Amazon Web Services (AWS) has published a post-mortem of its Easter cloud outage that provides the IT industry a unique opportunity to study what technologies the world's largest provider of cloud computing uses to provide resilient services.
The announcement also provided a detailed description of how the AWS cloud is designed, what went wrong during the outage, and what the industry can learn to better prepare similar events in the future.
The trigger for the outage - referred on Amazon's service status page only as a "network event" - was a mistake made during a scheduled upgrade of capacity on the primary network for Amazon's Elastic Block Storage (EBS) service, which underpins AWS.
The mistake caused all traffic that would normally use the primary, high-capacity network to instead use a second, lower-capacity network designed for reliable communications and overflow capacity. The secondary network was quickly overwhelmed, which triggered a cascade of other issues, resulting in a "re-mirroring storm".
EBS consists of clusters of storage nodes, connected in a peer-to-peer fashion, with each node storing a replica of EBS data "volumes". These volumes are used for data read and write operations.
EBS clusters are grouped into Availability Zones where each Zone contains, it appears, a single EBS cluster. Availability Zones are further grouped into geographical Regions, where each Region operates independently.
Each cluster also runs a variety of services that are collectively referred to as the "control plane", which is distributed across Availability Zones in the Region to provide availability and fault tolerance.

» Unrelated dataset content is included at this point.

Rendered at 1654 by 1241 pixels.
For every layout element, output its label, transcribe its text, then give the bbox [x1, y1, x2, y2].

This technical description of EBS clusters resembles the architecture of IBM's XIV storage array, where portions of data are replicated to other physical locations, and if a node or disk fails, new replicas are built to ensure no data is lost. Google's GFS "chunks" is another example of the same technique.

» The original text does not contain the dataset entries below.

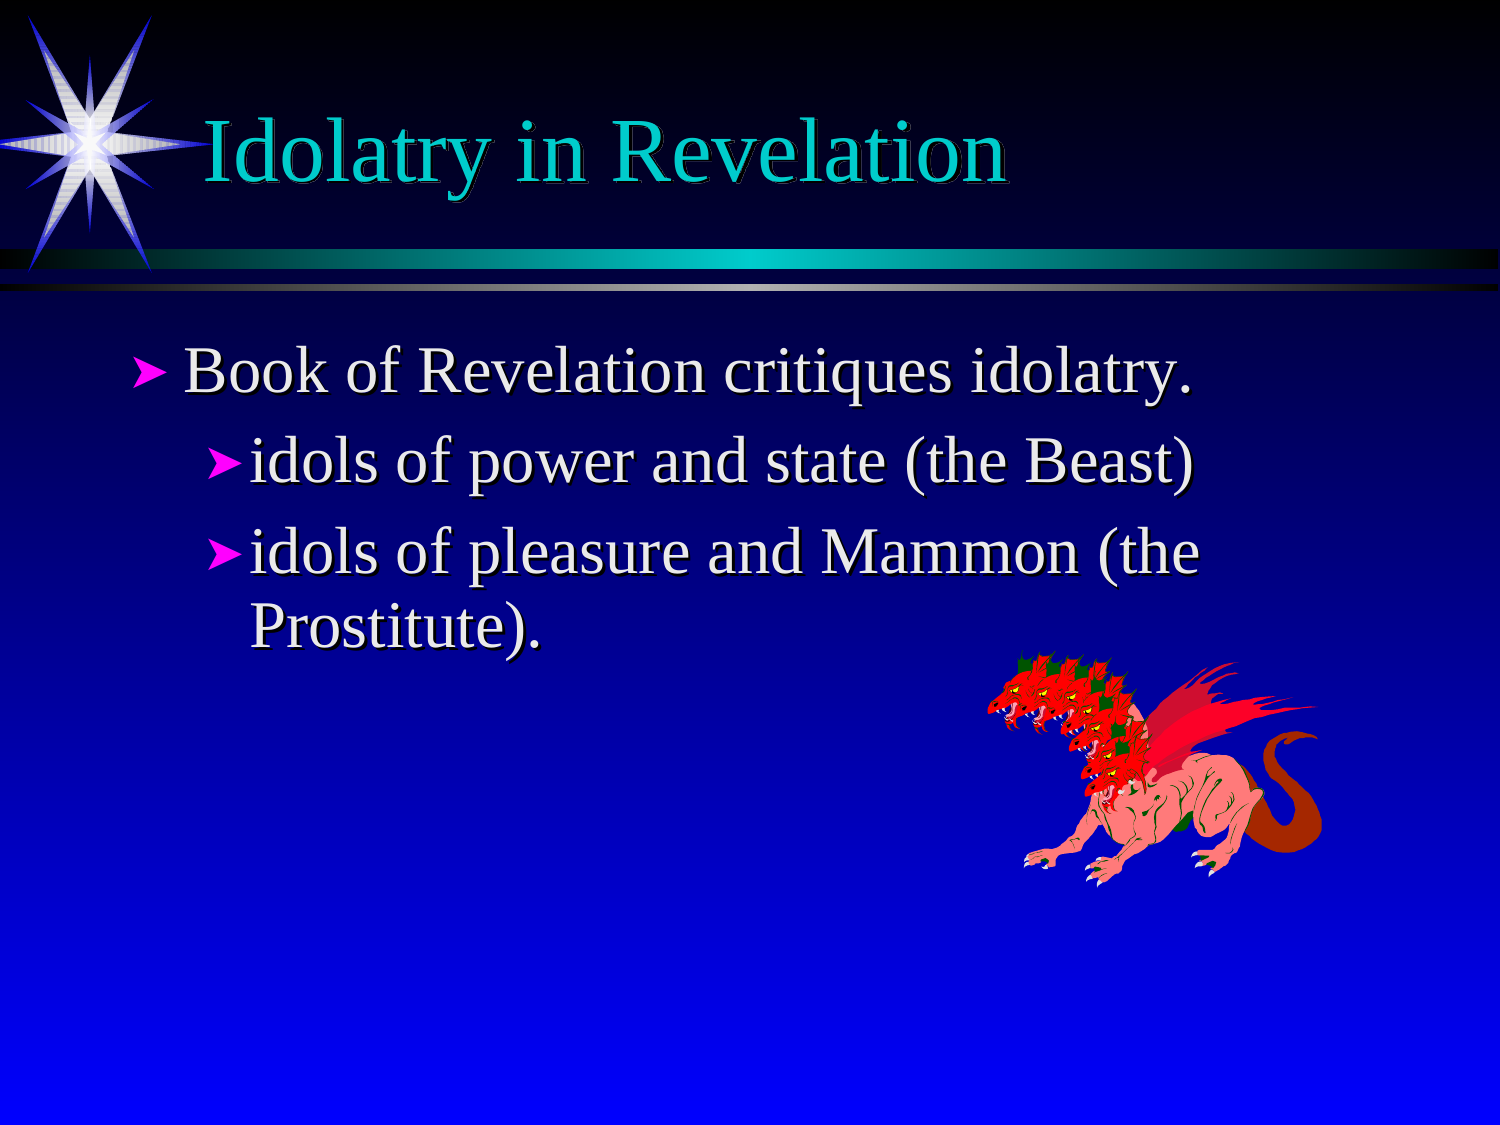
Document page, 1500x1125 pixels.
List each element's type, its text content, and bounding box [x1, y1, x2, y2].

text_box you [127, 233, 139, 239]
list Book of Revelation critiques idolatry. idols of power and state (the Beast) idols of pleasure and Mammon (the Prostitute). [112, 324, 1388, 1001]
text_box you [40, 233, 52, 239]
title Idolatry in Revelation [187, 56, 1463, 244]
text_box [987, 649, 1322, 888]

When a node fails, and re-mirroring is required, EBS uses the control plane to find a suitable target node to replicate data to. During the outage, a large number of EBS nodes assumed replica destinations had failed because they lost network connectivity, causing a storm of control messages.

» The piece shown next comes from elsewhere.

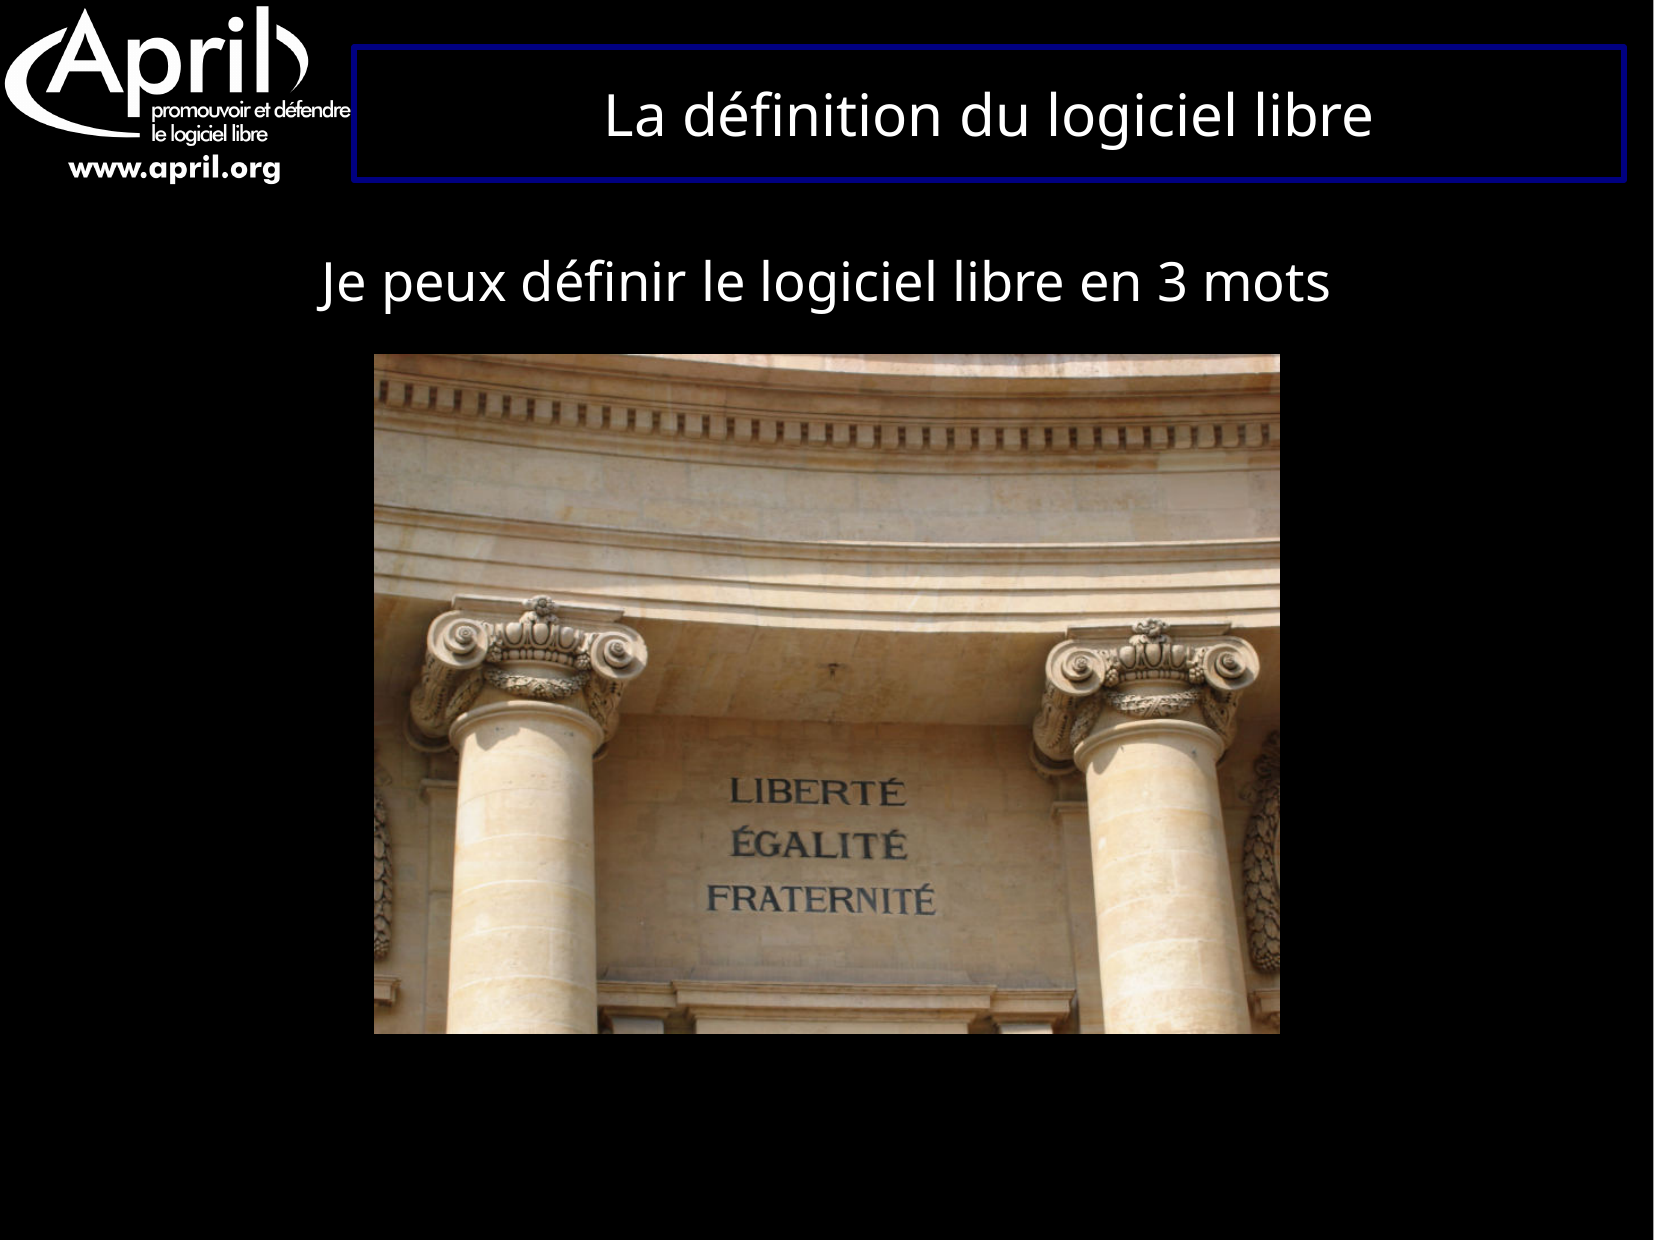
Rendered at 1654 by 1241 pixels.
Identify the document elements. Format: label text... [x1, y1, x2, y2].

As previously described on iTnews, the control plane essentially experienced a distributed denial-of-service attack.
Other AWS services, such as the Relational Database Service (RDS) and Elastic Compute Cloud (EC2) instances, rely on the EBS control plane to, for example, know where the primary, writeable copy of a data volume is located. This was particularly challenging for RDS instances, which often make use of numerous EBS volumes; if any EBS volume was affected, the RDS instance would also be affected.
Amazon's outage demonstrates that if an application requires superior uptime, relying on a single AWS Region places it at risk during a control plane outage.
Amazon has in response to the outage committed to making it easier for customers to take advantage of multiple Availability Zones, and to better isolate the control plane from issues in any one Availability Zone. Still, for maximum resilience, application designers should consider making use of multiple regions, though this will no doubt add complexity and cost.
Amazon have used a variety of standard industry techniques (clustered servers, redundant networks, separation of data and control), coupled with some clever application programming to provide cloud services that are unparalleled in their stability and performance.
And yet, as we have seen, perfection eludes us, as human error can expose design flaws that have widespread and costly consequences.
However, by providing this detailed description of how AWS, and EBS in particular, works, Amazon has provided a tremendous opportunity to ensure that IT architects design applications to cater for the possible failure modes of the infrastructure on which they run.